“The wages of sin” – who puts the sin in ‘sin taxes’?

08 October 2024

Prevention pioneer Pekka Puska recently published his thoughts on health-related taxes in a recent editorial in the European Journal of Public Health. As a public health professional working on commercial determinants of health here in Yorkshire and the Humber, I agree with his conclusion of health taxes (or ‘sin taxes’ as the article describes them) as a “win-win situation for both state budgets and for effective improvement of public health, and consequently also for reducing health care and societal costs”. However, there was one part of the article supporting alcohol, sugar, and similar taxes that left me with a sour taste…

The ‘sin taxes’ moniker is used to describe the various taxes and levies that are, or could be, placed on unhealthy commodities around the world. The importance and power of industry framing is becoming more well known throughout public health and beyond, so let’s look at that term again through a commercial determinants of health lens: sin tax.


Who is committing the sin here? Is it the consumer? The customer? The… individual? Industry framing is fraught with individualism as a central tactic to place the blame for ill-health on the choices and actions of individuals. We’ve seen examples of this everywhere: from the gambling industry’s “When the fun stops, stop” to the fossil fuel industry’s “Carbon Footprint” concept through to DrinkAware’s “Drink responsibly” slogan. This directs attention, policy, and precious public resources towards less-effective individual-level solutions. Instead of addressing the billions of pounds worth of aggressive marketing to manipulate our environment so that we buy unhealthy products, we think first of treatment programmes. Instead of calling out and preventing the ongoing immense environmental damage caused by multi-national corporations, we educate Joe Public about how to reduce their personal carbon emissions. The veil on this is beginning to lift.

Figure 1: Illustration created by Eoin Kelleher @EoinKr for © WHO, 2024

Industry framing also crops up when governments propose population-level public health solutions by crying “nanny state”. When faced with this refrain, I tell an illustrative story of someone buying a burger for lunch. A person buying a burger is, of course, making a choice. However, if that person is watching TV and sees an advert for a burger, then idly scrolls social media and sees an advert on their feed for a burger, leaves the house to catch a bus and at the bus stop is an advert for a burger, gets on the bus and on the back of their bus ticket is a coupon for a burger, when it reaches their stop there’s a fast food burger branch in the middle of their town, then they go in and buy a burger… is that still free choice, free will? In that situation, I ask you to consider: who’s the nanny?

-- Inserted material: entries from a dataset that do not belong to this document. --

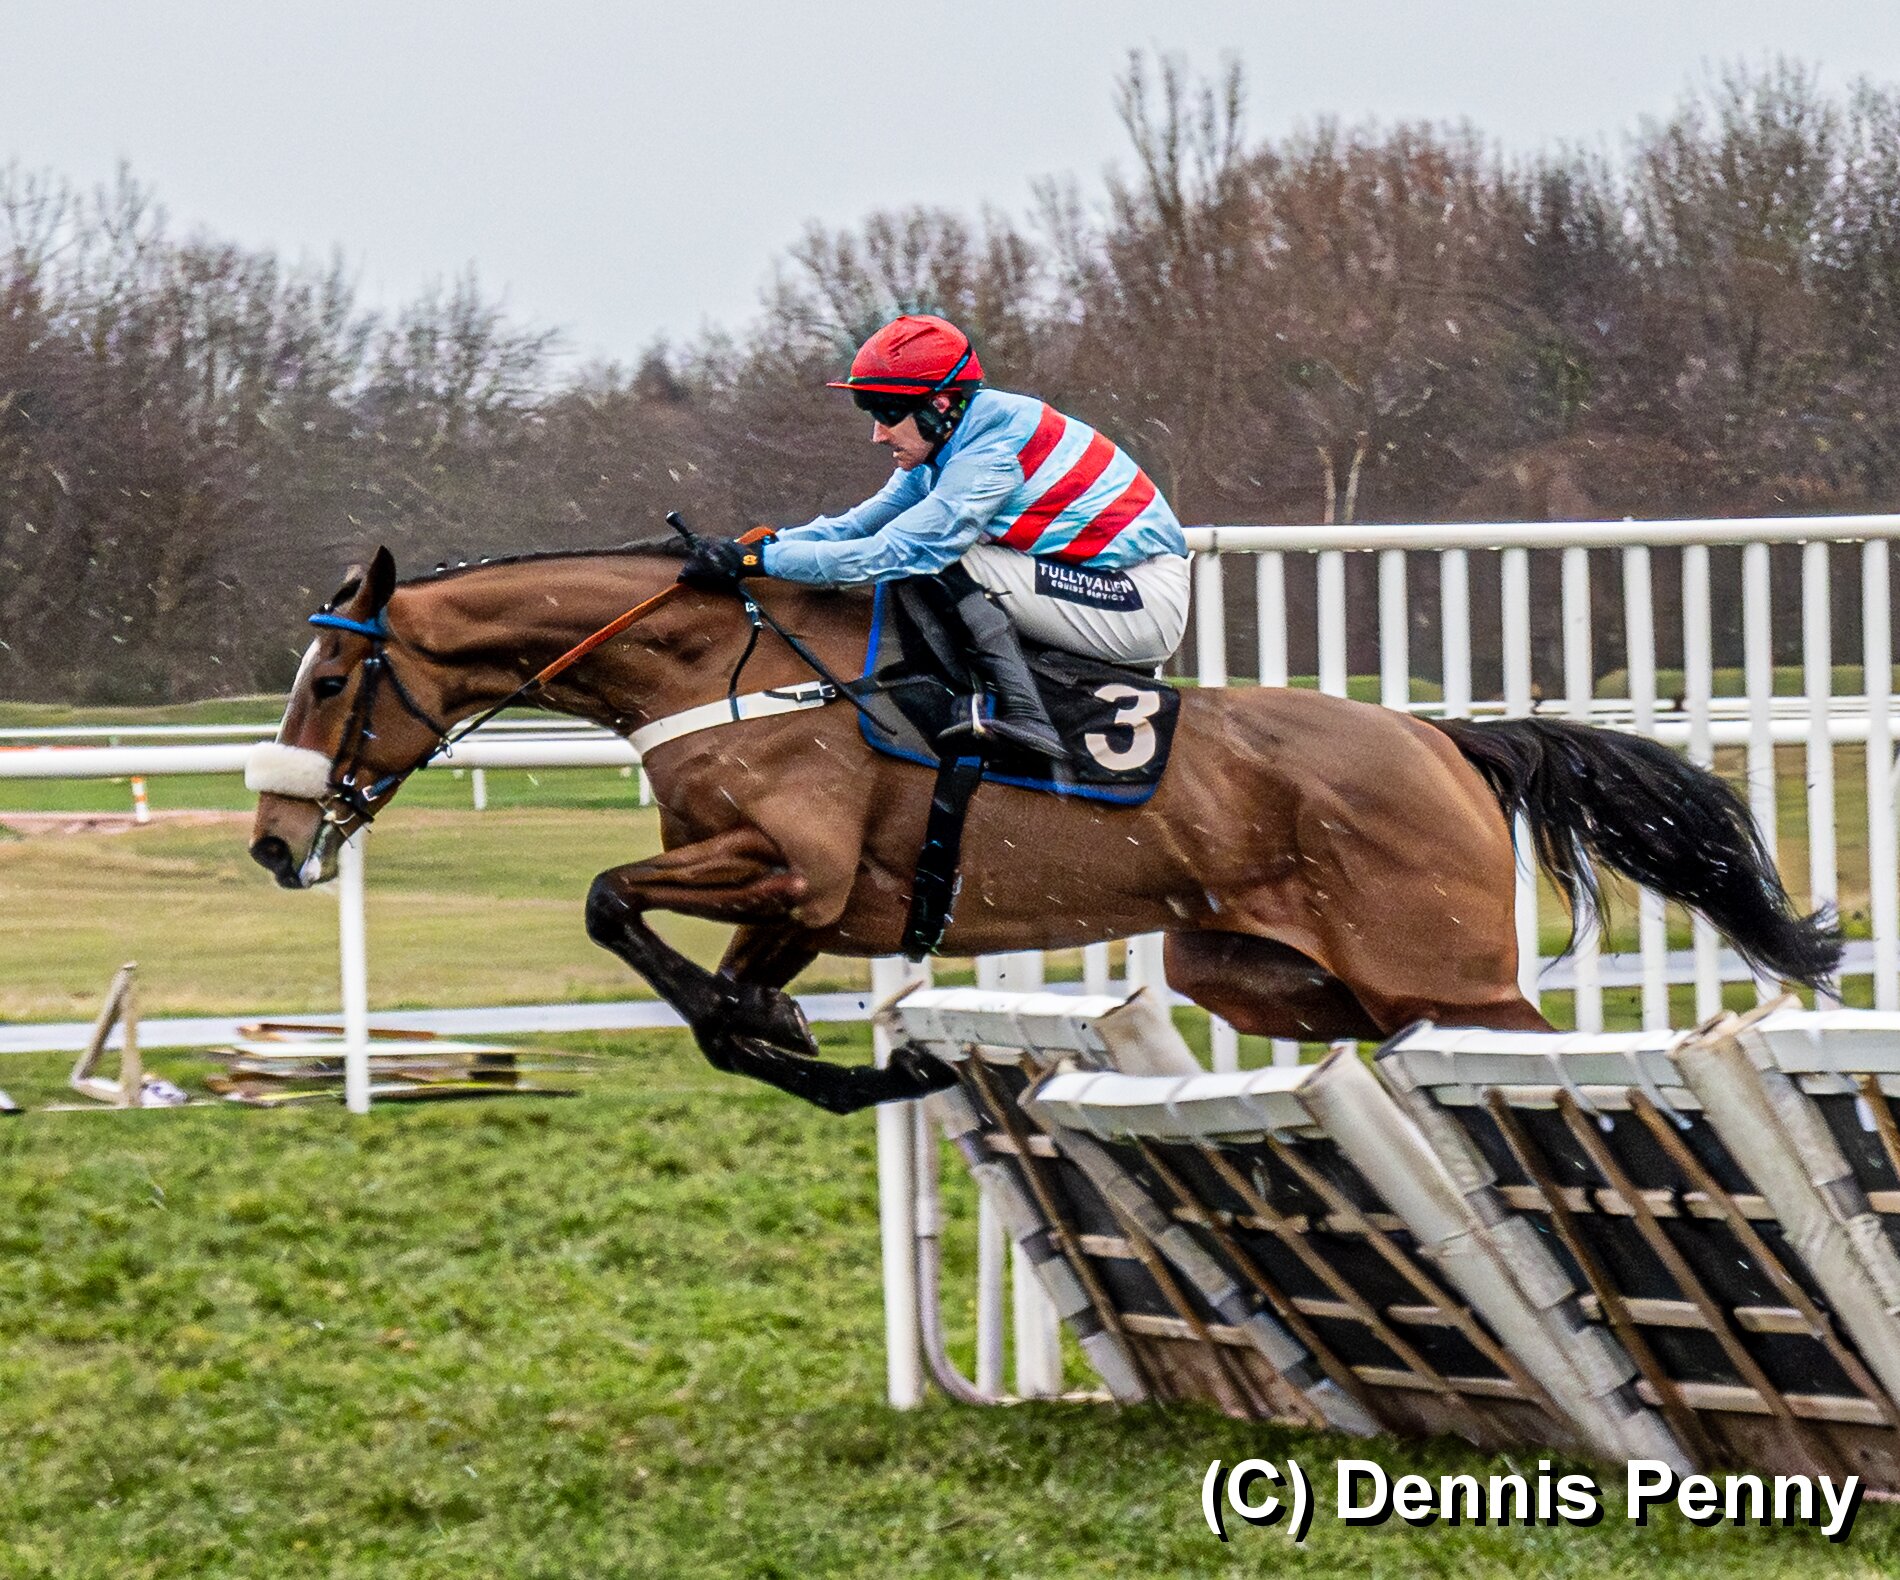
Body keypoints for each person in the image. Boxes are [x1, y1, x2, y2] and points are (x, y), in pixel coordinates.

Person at [678, 313, 1191, 758]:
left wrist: (759, 565)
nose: (877, 433)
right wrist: (758, 548)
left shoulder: (990, 453)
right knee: (934, 558)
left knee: (942, 560)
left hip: (1141, 599)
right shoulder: (949, 440)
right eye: (869, 411)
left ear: (940, 404)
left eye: (886, 413)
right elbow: (856, 525)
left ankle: (1027, 717)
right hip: (1100, 583)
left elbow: (896, 552)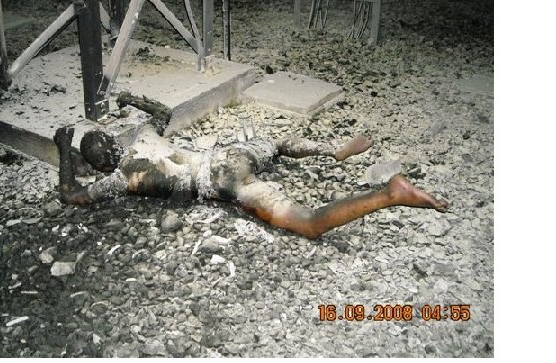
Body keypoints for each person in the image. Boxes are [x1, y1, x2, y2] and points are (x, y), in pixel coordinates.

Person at [53, 97, 448, 240]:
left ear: (100, 164)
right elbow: (163, 113)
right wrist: (131, 100)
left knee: (308, 222)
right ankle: (333, 151)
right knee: (277, 143)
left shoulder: (121, 177)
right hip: (228, 155)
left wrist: (62, 148)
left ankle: (389, 195)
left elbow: (71, 195)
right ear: (114, 141)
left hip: (220, 181)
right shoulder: (143, 138)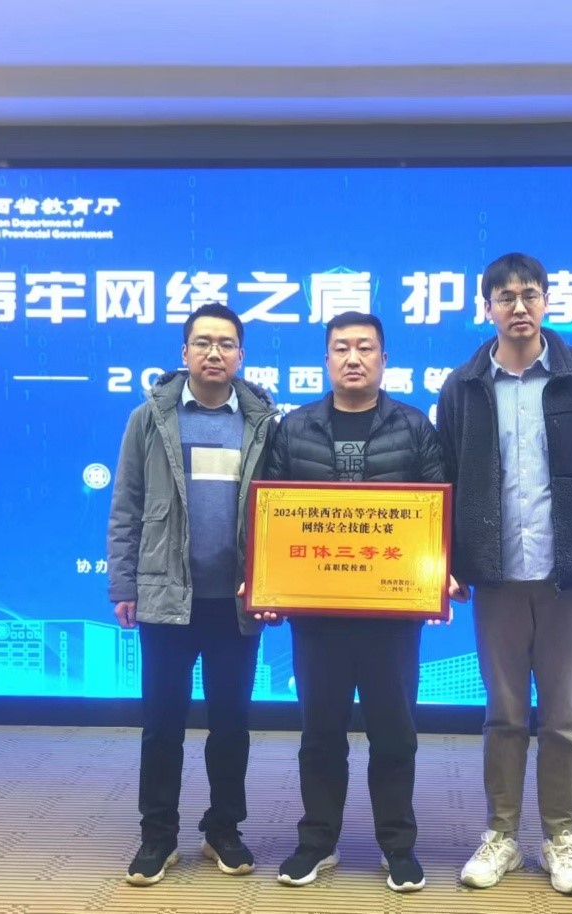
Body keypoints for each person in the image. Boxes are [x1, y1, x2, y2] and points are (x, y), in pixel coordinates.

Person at [435, 252, 572, 896]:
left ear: (547, 301)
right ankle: (501, 834)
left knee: (562, 719)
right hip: (495, 578)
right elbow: (446, 482)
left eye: (529, 294)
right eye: (505, 297)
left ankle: (559, 838)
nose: (518, 307)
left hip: (567, 575)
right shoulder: (463, 386)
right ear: (487, 308)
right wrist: (447, 563)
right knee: (503, 715)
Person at [259, 311, 448, 893]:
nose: (353, 358)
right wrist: (265, 581)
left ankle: (398, 846)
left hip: (392, 615)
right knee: (320, 733)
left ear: (384, 359)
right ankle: (317, 841)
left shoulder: (414, 426)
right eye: (341, 348)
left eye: (365, 347)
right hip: (317, 615)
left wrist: (444, 573)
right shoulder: (294, 428)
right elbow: (268, 514)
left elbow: (439, 510)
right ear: (326, 359)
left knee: (395, 733)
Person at [107, 303, 279, 886]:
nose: (214, 352)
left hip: (235, 602)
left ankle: (222, 830)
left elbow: (280, 512)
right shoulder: (149, 419)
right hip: (166, 597)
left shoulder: (262, 423)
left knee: (231, 724)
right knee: (162, 724)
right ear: (184, 353)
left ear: (241, 355)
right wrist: (123, 583)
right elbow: (126, 505)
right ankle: (158, 836)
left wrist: (273, 583)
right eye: (203, 342)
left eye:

Back to so-called ‘sin taxes’. These taxes and levies are undoubtedly part of the population-level solutions that we need to combat commercial determinants of ill-health. But then, why call them ‘sin’ taxes? Bringing in the concept of ‘sin’ adds a detrimental and unnecessarily extreme ‘immoral’ element to the act of buying the burger. Are they committing a sin by buying the burger, if billions have gone into marketing this product to them? If the food is formulated and perfected over years and processed it to give it addictive qualities? If they live in a food swap with high availability of low-nutrient foods, and poor access to affordable healthy food?

The article repeats the dogma that consumers can avoid taxed products “with their own healthier choices”. We as a health and care system, and a society, need to keep asking ourselves: what, or whom, is determining those choices?

The use of industry-favourable framing within a well-informed article advocating for an effective preventative approach to improve public health, shows just how pervasive such framing and language has become. By continuing to use the term ‘sin’ taxes, we are once again placing the blame on individual buying behaviour, rather than looking the real issue in the face. I ask again: who puts the ‘sin’ in sin tax?